You use the add_solar_model function to simulate solar production data. For example:

solar_data |> add_solar_model(max_kw = 5)

and a new column called production will be added to the data frame.

Exercise 1

Modify the app so that the user can select the max_kw parameter via a numeric input. The slider should allow values between 1 and 20, with a default value of 5.

Add a plot to the tabset that shows the simulated production data over time.

Exercise 2

Design plots that show:

  1. How effective a solar system of a given size can be at reducing electricity costs (as a sales pitch)
  2. Our sales team wants to increase battery sales. To do this, they would like to show the customer the total amount of production in a day that they are not using.

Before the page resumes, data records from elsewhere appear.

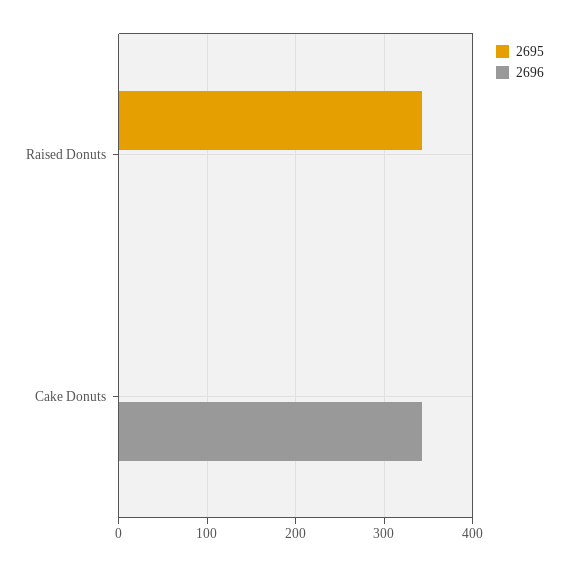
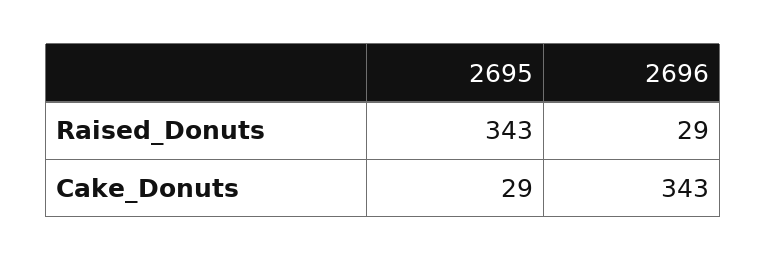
  {
    "2695": {
      "Raised Donuts": 343,
-     "Cake Donuts": 0
+     "Cake Donuts": 29
    },
    "2696": {
-     "Raised Donuts": 0,
+     "Raised Donuts": 29,
      "Cake Donuts": 343
    }
  }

Create a text summary that displays this “wasted” energy.

Hints for part 1:

Instead of looking at raw production data, we should instead look at net consumption, that is usage minus production. This can be done by mutating a new column in solar_data_priced with mutate(net_use = energy_kwh - production)

Then, we need to change our cost calculation to use net_use instead of energy_kwh. But we also need to ensure we don’t get money back for excess energy.

Then, look at where you are calculating the cost, and use pmax to ensure the value isn’t negative.
  1. What do you notice about the money saved by having solar panels, versus the size of the solar system? Why does it seem so low?